Martin knows these facts. But that didn’t stop him from travelling down the well-worn path of yet another pointless review.
How many have there been now, anyway? I lost track after number 13, conducted in 2000 by the federal Competition Bureau at the behest of the same Liberal government. After spending $600,000 of taxpayers’ money, that six-month investigation into allegations of fuel price fixing released a report exonerating the oil companies. In fact, the other dozen or so such investigations of oil pricing over the past two decades have all come to the same basic conclusions: 1. There is no evidence of collusion; and 2. It’s not against the law to watch what your competitors are doing and match their price movements.
If Mr.

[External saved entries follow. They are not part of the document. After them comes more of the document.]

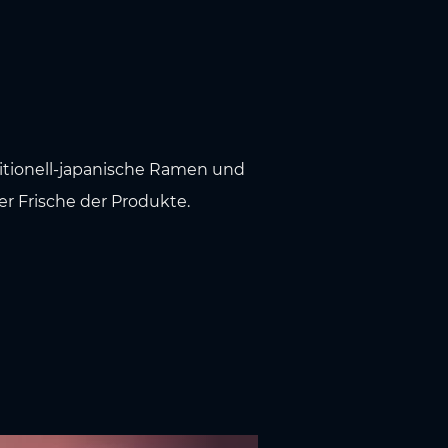
ditionell-japanische Ramen und
r Frische der Produkte.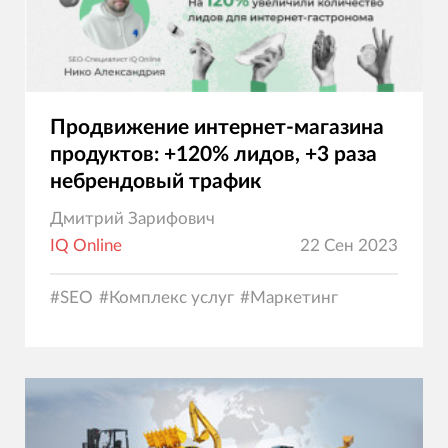
Продвижение интернет-магазина
продуктов: +120% лидов, +3 раза
небрендовый трафик
Дмитрий Зарифович
IQ Online
22 Сен 2023
#
SEO
#
Комплекс услуг
#
Маркетинг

Martin is truly concerned about fuel pricing he would be better off concentrating on the only lever Ottawa can use to influence pricing: taxation. Eliminating the GST on fuel purchases after prices reach a certain level would help ease the burden, but Martin has already rejected the idea, preferring to use the projected $230 million federal tax windfall from rising fuel prices to pay for hospital equipment.
Another option is to help provide industry with more choices by bringing in smart subsidies and progressive tax shifting that favor conservation and promote the growth of alternative fuels.
Both those options would be a lot better than another pointless review.